A journalist and a data scientist, namely Svea Eckert and Andreas Dewes joined forces and have made an incredible research, claiming that anonymous browsing data can easily be exposed.

At the Def Con hacking conference in Las Vegas, the duo showed their findings, revealing how they got access to a database which contained 3 billion URLs from 3 million German users across 9 million different websites. They had record of those 3 million Germans through the 30-day period, with few people not browsing a lot with only opening just over a dozen websites during the period, while other users had tens of thousands of data points. This also showed, they had full access to their online lives.

The duo of Eckert and Dewes revealed that they got the information much easier than actually buying the data. They created a fake marketing company which was complemented by its own website and LinkedIn profile for its chief executive, fooling other companies.

The pair claimed on that website that they had developed a machine-learning algorithm which will market their companies more efficiently to people, but the condition was that it had to be presented with a large amount of user data.

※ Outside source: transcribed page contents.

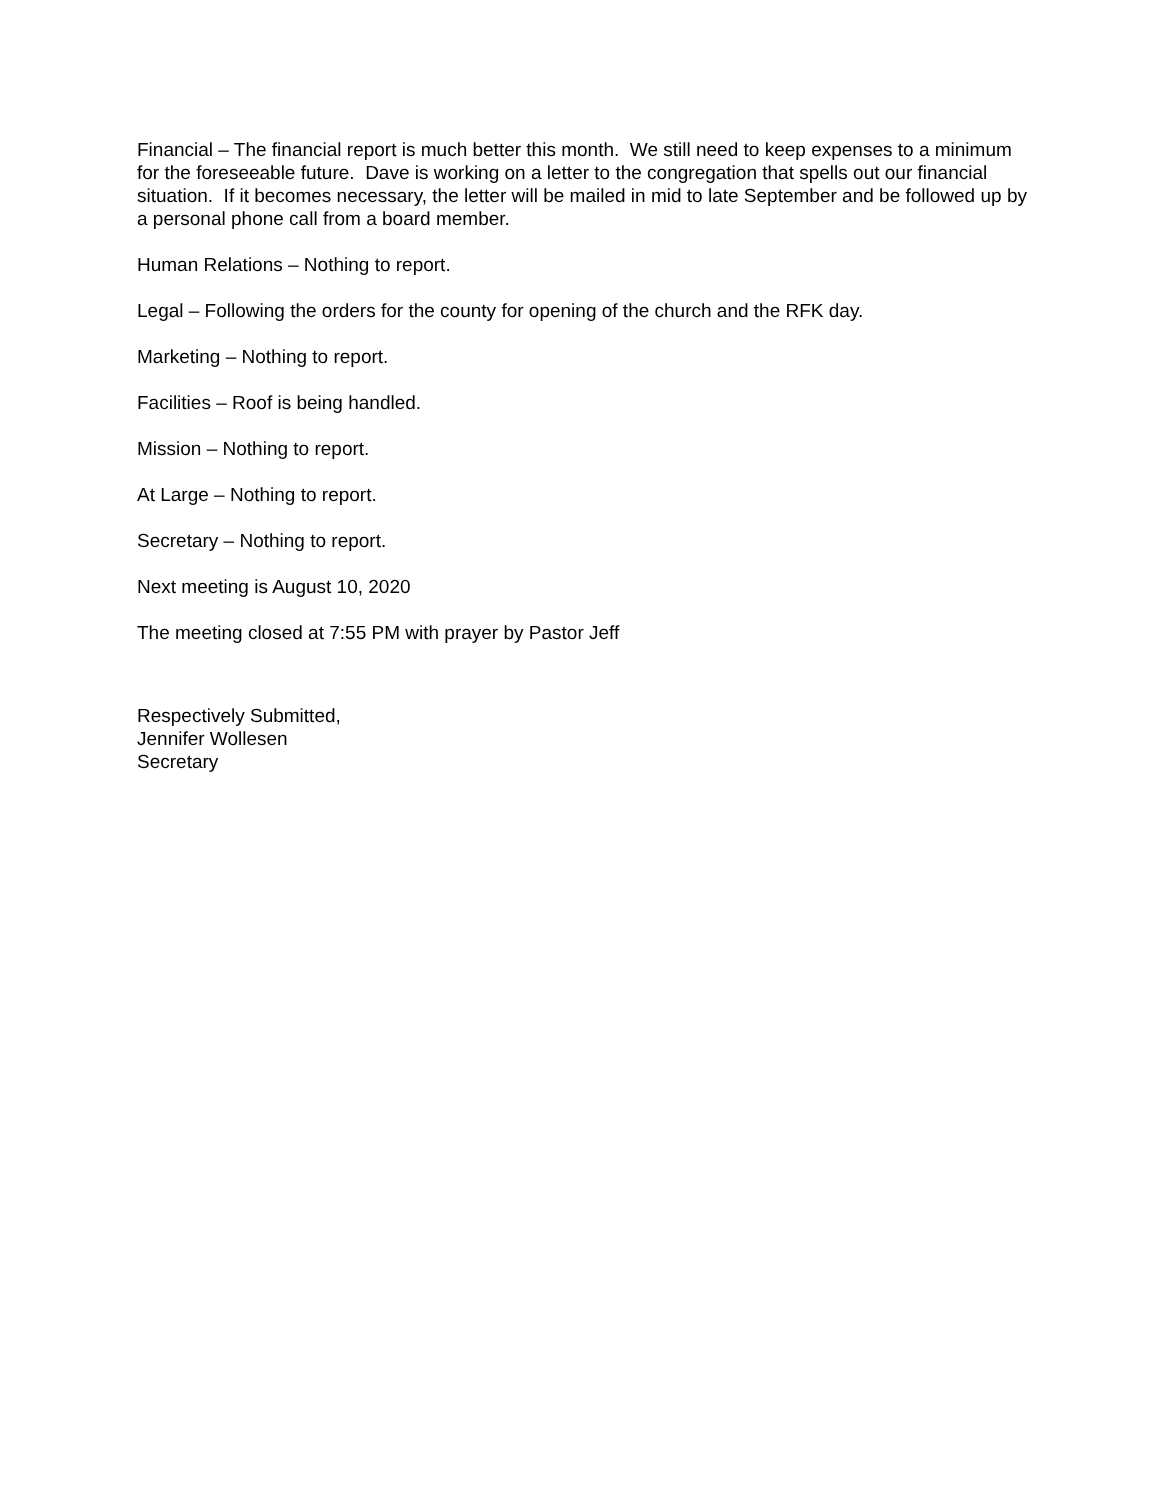Financial – The financial report is much better this month. We still need to keep expenses to a minimum for the foreseeable future. Dave is working on a letter to the congregation that spells out our financial situation. If it becomes necessary, the letter will be mailed in mid to late September and be followed up by a personal phone call from a board member.
Human Relations – Nothing to report.
Legal – Following the orders for the county for opening of the church and the RFK day.
Marketing – Nothing to report.
Facilities – Roof is being handled.
Mission – Nothing to report.
At Large – Nothing to report.
Secretary – Nothing to report.
Next meeting is August 10, 2020
The meeting closed at 7:55 PM with prayer by Pastor Jeff
Respectively Submitted,
Jennifer Wollesen
Secretary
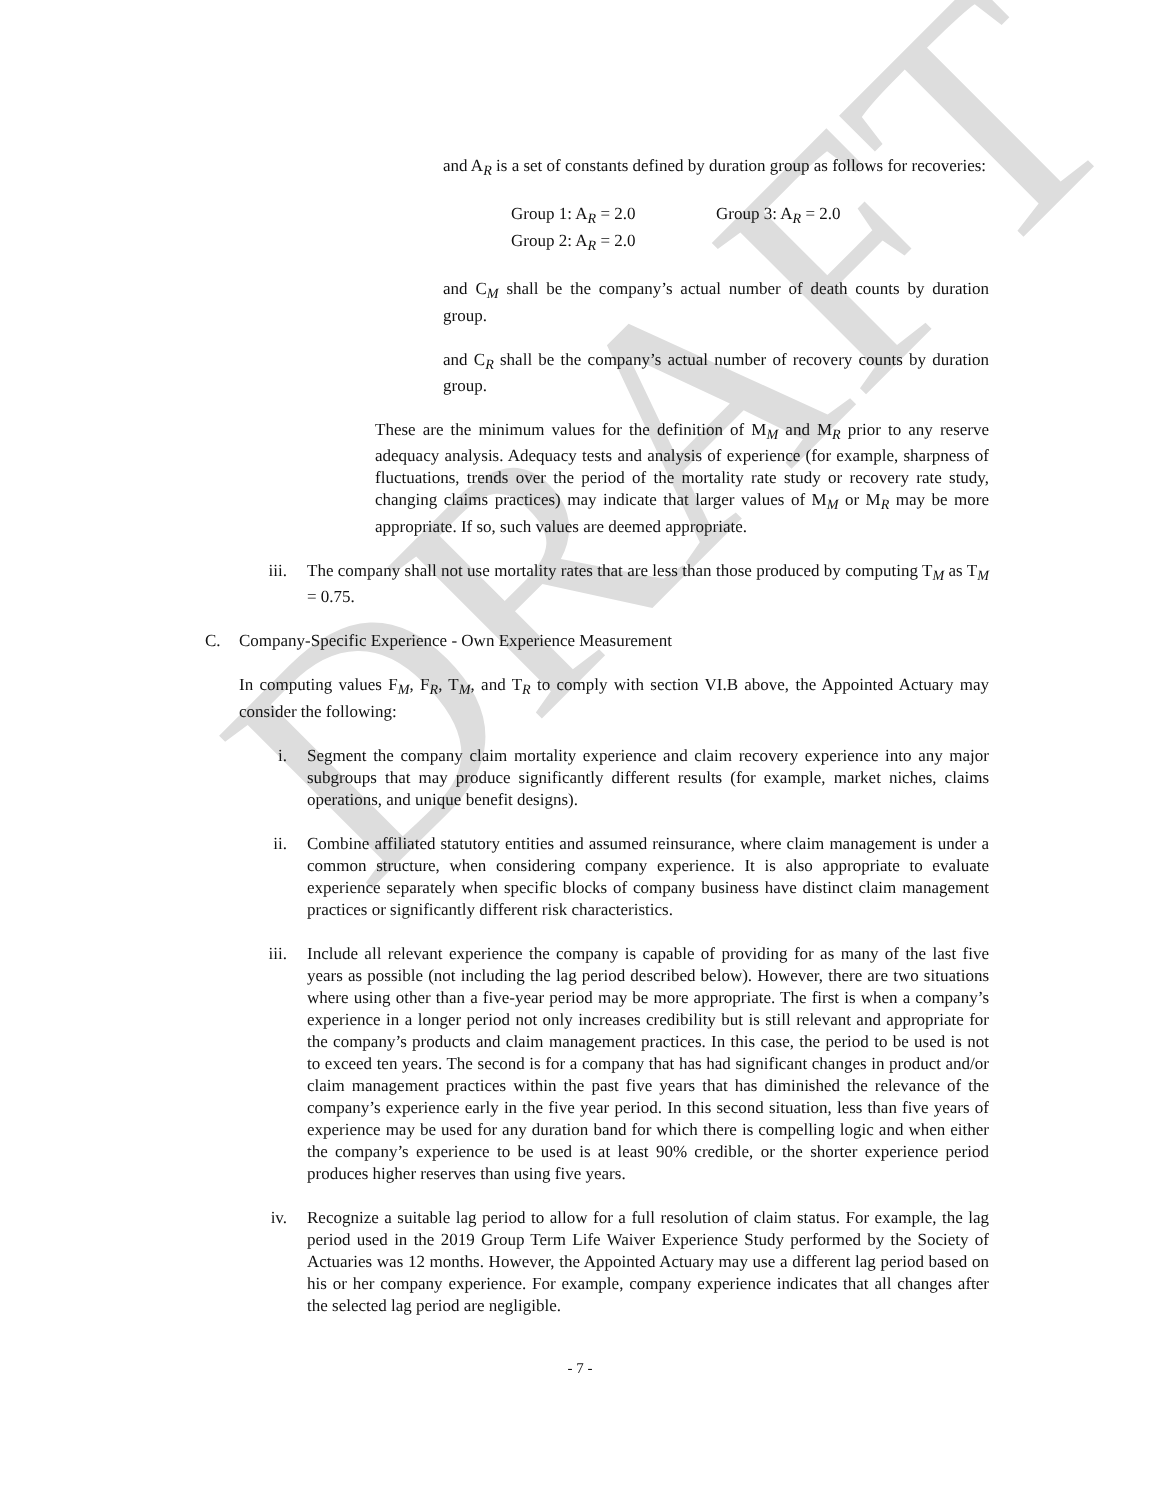DRAFT
and A<sub>R</sub> is a set of constants defined by duration group as follows for recoveries:
Group 1: A<sub>R</sub> = 2.0 Group 3: A<sub>R</sub> = 2.0
Group 2: A<sub>R</sub> = 2.0
and C<sub>M</sub> shall be the company’s actual number of death counts by duration group.
and C<sub>R</sub> shall be the company’s actual number of recovery counts by duration group.
These are the minimum values for the definition of M<sub>M</sub> and M<sub>R</sub> prior to any reserve adequacy analysis. Adequacy tests and analysis of experience (for example, sharpness of fluctuations, trends over the period of the mortality rate study or recovery rate study, changing claims practices) may indicate that larger values of M<sub>M</sub> or M<sub>R</sub> may be more appropriate. If so, such values are deemed appropriate.
iii. The company shall not use mortality rates that are less than those produced by computing T<sub>M</sub> as T<sub>M</sub> = 0.75.
C. Company-Specific Experience - Own Experience Measurement
In computing values F<sub>M</sub>, F<sub>R</sub>, T<sub>M</sub>, and T<sub>R</sub> to comply with section VI.B above, the Appointed Actuary may consider the following:
i. Segment the company claim mortality experience and claim recovery experience into any major subgroups that may produce significantly different results (for example, market niches, claims operations, and unique benefit designs).
ii. Combine affiliated statutory entities and assumed reinsurance, where claim management is under a common structure, when considering company experience. It is also appropriate to evaluate experience separately when specific blocks of company business have distinct claim management practices or significantly different risk characteristics.
iii. Include all relevant experience the company is capable of providing for as many of the last five years as possible (not including the lag period described below). However, there are two situations where using other than a five-year period may be more appropriate. The first is when a company’s experience in a longer period not only increases credibility but is still relevant and appropriate for the company’s products and claim management practices. In this case, the period to be used is not to exceed ten years. The second is for a company that has had significant changes in product and/or claim management practices within the past five years that has diminished the relevance of the company’s experience early in the five year period. In this second situation, less than five years of experience may be used for any duration band for which there is compelling logic and when either the company’s experience to be used is at least 90% credible, or the shorter experience period produces higher reserves than using five years.
iv. Recognize a suitable lag period to allow for a full resolution of claim status. For example, the lag period used in the 2019 Group Term Life Waiver Experience Study performed by the Society of Actuaries was 12 months. However, the Appointed Actuary may use a different lag period based on his or her company experience. For example, company experience indicates that all changes after the selected lag period are negligible.
- 7 -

Eckert revealed that the pair called almost a hundred companies and told them that they require raw data, which is called the clickstream of people’s lives. She also revealed that the companies did not hesitate before giving them the browsing data.


Andreas Dewes and Svea Eckert during a presentation

The data which Eckert and Dewes gathered came for free, with a data broker co-operating with the pair and was willing to let the duo test their hypothetical AI advertising platform. And with a lot of ease, all the anonymous data of many users was exposed by the pair easily.

The data scientist, Dewes explained some ways to find an individual person amongst the long list of URLs and timestamps. One such example was when anyone who visited their own alaytics page on Twitter ends up generating a URL with their own username and is only visible to them. If a canny broker can identify that URL, he could end up with the anonymous data of that actual person.

Other ways also include by uniquely identifying an individual. This can be done, for instance, if 10 URLs which a person visits regularly can identify different hobbies, it is easier to identify a user. Moreover, by creating fingerprints from that user data, it is possible to compare it with different URLs people have visited and identify that certain individual.

According to Dewes, a similar methodology was implemented back in 2008 by researchers who unmasked few Netflix users after a set of ratings were published by Netflix of films with public profiles on IMDB. As a result, several Netflix users were unmasked, with one woman filing a lawsuit against Netflix for the violation of her privacy.

It would be interesting to know, that another way to collect anonymous data is through Google Translate, with the platform storing the text of every query in the URL. Researchers benefited from this and were able to reveal the details of an operation about a German cybercrime investigation, with the detective held in charge using Google Translate to communicate with foreign police officers.

According to Dewes, the data was collected from a number of browser plugins, with the tool of “safe surfing” being the main offender. As a result of Dewes and Eckert revealing their findings, the browser plugin improved its privacy policy.